Rating for Vaping: The Jalopy Theater
This review is part of an ongoing series on electronic cigarettes and vaping. It rates how vape friendly a particular venue is. The views expressed are purely the opinion of the author, and do not represent those of Bedford Slims. Feedback is welcome. Please email dylan@bedfordslims.com if you have an e-cigarette experience worth sharing.
At this point I've reviewed a few different Brooklyn venues for how friendly they are to vaping. The New York City Council banned all indoor vape use in 2013, so this has really come down to three questions: 1) Is there a backyard? 2) How easy is it to sneak a few pulls on an e-cig during a show? and 3) Do the employees even give a shit what the law says?
But of all the venues I've been to, none has felt like a more unfit place for vaping than the Jalopy Theater in Red Hook - for none of the reasons listed above. Rather, the place is a portal to a different era. The stage has like an old-timey feel, with a single microphone and a red curtain backdrop.
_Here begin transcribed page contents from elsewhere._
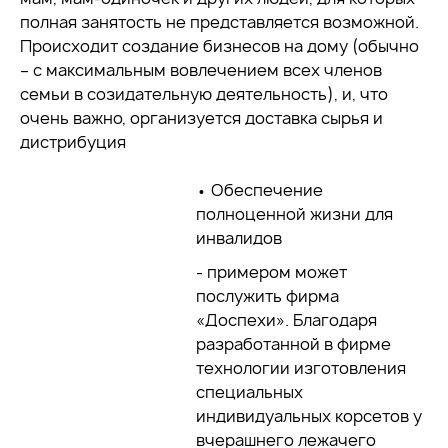
полная занятость не представляется возможной.
Происходит создание бизнесов на дому (обычно
– с максимальным вовлечением всех членов
семьи в созидательную деятельность), и, что
очень важно, организуется доставка сырья и
дистрибуция
• Обеспечение
полноценной жизни для
инвалидов
- примером может
послужить фирма
«Доспехи». Благодаря
разработанной в фирме
технологии изготовления
специальных
индивидуальных корсетов у
вчерашнего лежачего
The seats are mostly pews, and the music is mostly folk and bluegrass. Whipping out an electronic cigarette in that environment would feel completely out of place. The overt display of technology would clash with the show, like Hamlet checking his watch onstage in the middle of a Shakespeare play. Sure he might be able to tell if his time really was out of joint, but the spell of the performance would be broken for all.
There are those who would find the Jalopy Theater's rustic atmosphere to be hipstery and annoying, but I found it endearing. Unlike, say, Skinny Dennis in Williamsburg, this isn't a profit-driven bar that's disguised as a honky-tonk dive in order to attract certain deep-pocketed patrons looking for a specific scene. The purveyors at Jalopy seem to be genuinely trying to create a space for Traditional American music in Brooklyn, which is no easy feat given that the genre has fallen a little out of fashion, and that NYC rents can be impossible for even the most successful venues to keep up with. Yet the show I went to had no cover at the door (on a Wednesday, but still). Instead they were running a "baskethouse" similar to the old Greenwich Village folk theaters, where a basket is passed around after each act, in the same spirit as busking.
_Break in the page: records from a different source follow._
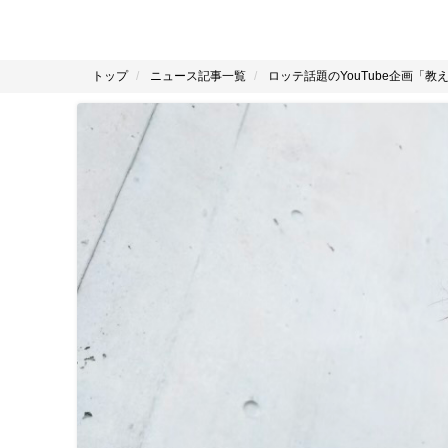
トップ
ニュース記事一覧
ロッテ話題のYouTube企画「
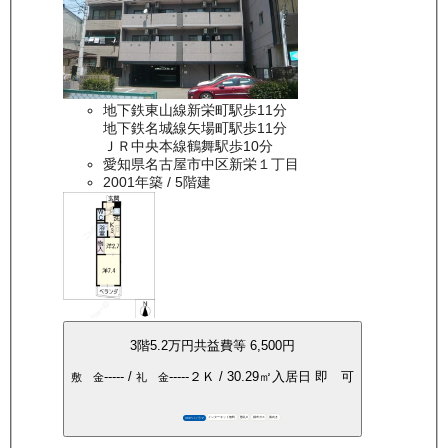
地下鉄東山線新栄町駅歩11分
地下鉄名城線矢場町駅歩11分
ＪＲ中央本線鶴舞駅歩10分
愛知県名古屋市中区新栄１丁目
2001年築
/ 5階建
3
階
5.2万
円
共益費等
6,500円
-----
/
-----
２Ｋ
/
30.29
㎡
入居日
即 可
敷 金
礼 金
インターネット無料
敷礼0
都市ガス
南向き
360°パノラマ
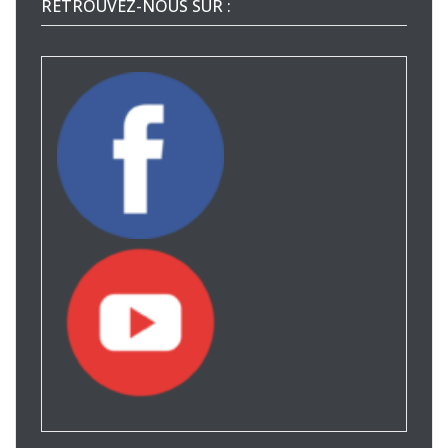
RETROUVEZ-NOUS SUR :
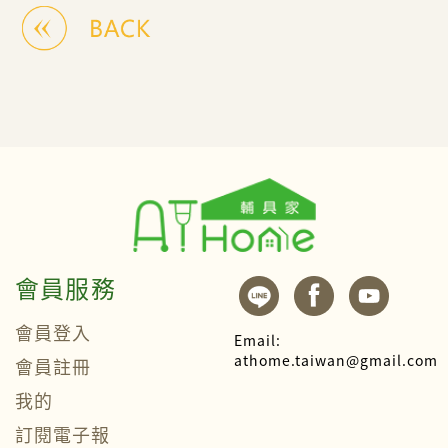
會員服務
會員登入
Email:
athome.taiwan@gmail.com
會員註冊
我的
訂閱電子報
I was there to see my friend Ian Link, who used to live in New York but is currently based out of Nashville. I've always really liked Ian's sound. He's got a woeful baritone matched with adroit guitar picking reminiscent of Doc Watson or Leo Kottke. This video is probably the best representation of what he sounds like live.
A fair number of my friends like to dabble in music, and Ian was always a guy I thought would go onto wider success. I find his music to be captivating. But he's also not particularly ambitious, which is an interesting and welcome quality nowadays. Pretty much anyone who makes music also has plan on how to market it. I'm not intimately familiar with everything that's happened in his career, but Ian has always struck me as a person who is reluctant to push himself out there on the market in any way. That isn't necessarily meant as praise, just an observation.
Because of this quality, Ian fits in well at the Jalopy. The venue has a lot of authenticity, and it's not trying to be what it's not. None of the performers there appeared to be putting on airs, they just loved folk. Acts like Lydia Sylvia Martin, Matt Foster, and Spirit Family Reunion played top notch sets that exuded a real passion. It felt like they cared more about the music's quality than its marketability.
So if you're looking for a high quality traditional / folk / bluegrass show in a time machine of a venue, I recommend Jalopy. The theater is one of the best of its kind I've seen in Brooklyn. But when it comes to vaping, you'd feel more at home there blacking out on moonshine than puffing on an e-cigarette. A show at Jalopy just isn't really the time or place to vape.